All things change, as they must, to the hands of an unfamiliar clock, one to which circumstance marks no cadence.
Lithium batteries have a notoriously sharp drop-off rate toward the end of their charge, so it should not have surprised me when my Deep Brain Stimulation (DBS) system’s left battery voltage—which affects the left side of my brain and right half of my body—fell off precipitously approaching the five year mark since hardware installation. Still, despite knowing that the higher draw left battery would be the first to fail, I was caught flat-footed.
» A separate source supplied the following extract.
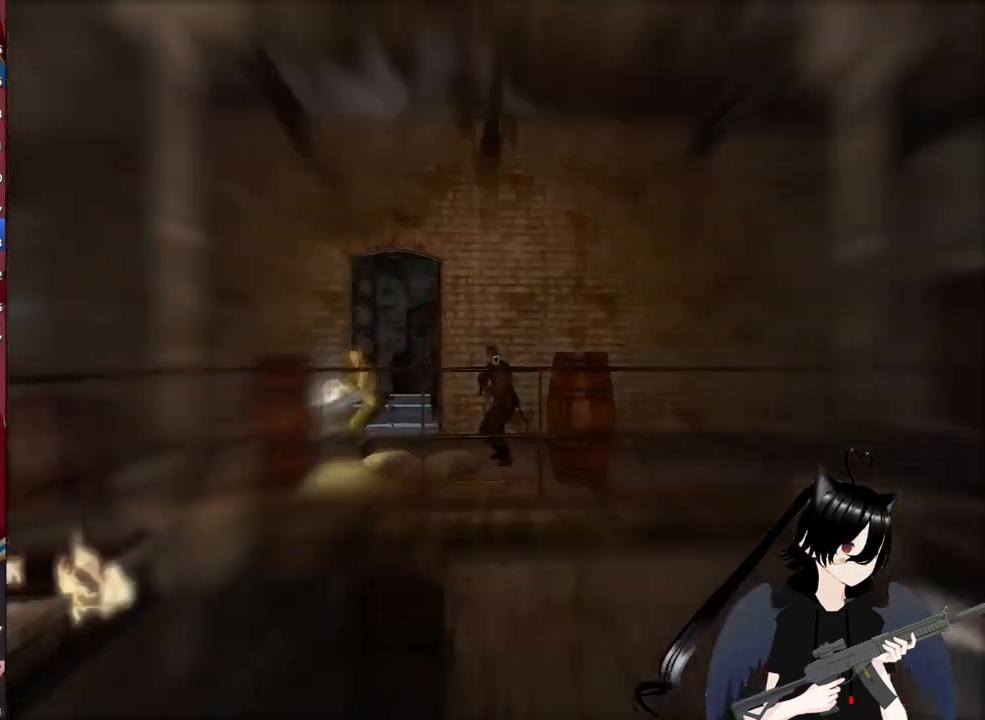
{"keys": [], "mouse": ["right"], "mouse_move": "still", "events": []}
With some creative schedule massage by the Nurses and staff at Swedish, my battery replacement surgery was moved up by two months. In hindsight, I should have requested the “one for two” sale (both old batteries will be replaced by a single rechargeable with a 15-year warranty) back in July, before I started to power down.
The net result is a rapid return toward my pre-DBS Parkinson’s symptoms, despite moving up each dosage of levodopa (i.e. cheating) in an attempt to counter increased lethargy, stiffness, pain, and dystonia. It’s back to two to three hours of nightly sleep, usually from 9:00 pm to 11:00 or midnight, with maybe another hour around 7:00 am if I’m lucky.
Familiar feelings of desperately wanting to participate in physical activity, but being unable to do so, are a source of frustration. Nine days until surgery, and then six weeks of light lifting only. The boredom will be difficult, for Laurie mostly, as she valiantly endures my unique blend of nuanced whining and hardcore complaining. It shall require the patience of a Tibetan Monk and the soothing manner of a Drill Instructor.
My rapid return to pre-DBS discomfort is humbling, but I seem to be adapting and my mood is good. I guess I’ve learned—and re-learned, several times—that negativity just makes a bad situation worse, and in the grand scheme of things this ain’t so bad. There’s also the tremendous carrot of a new, topped-off battery potentially reversing things for the better, at least for a time.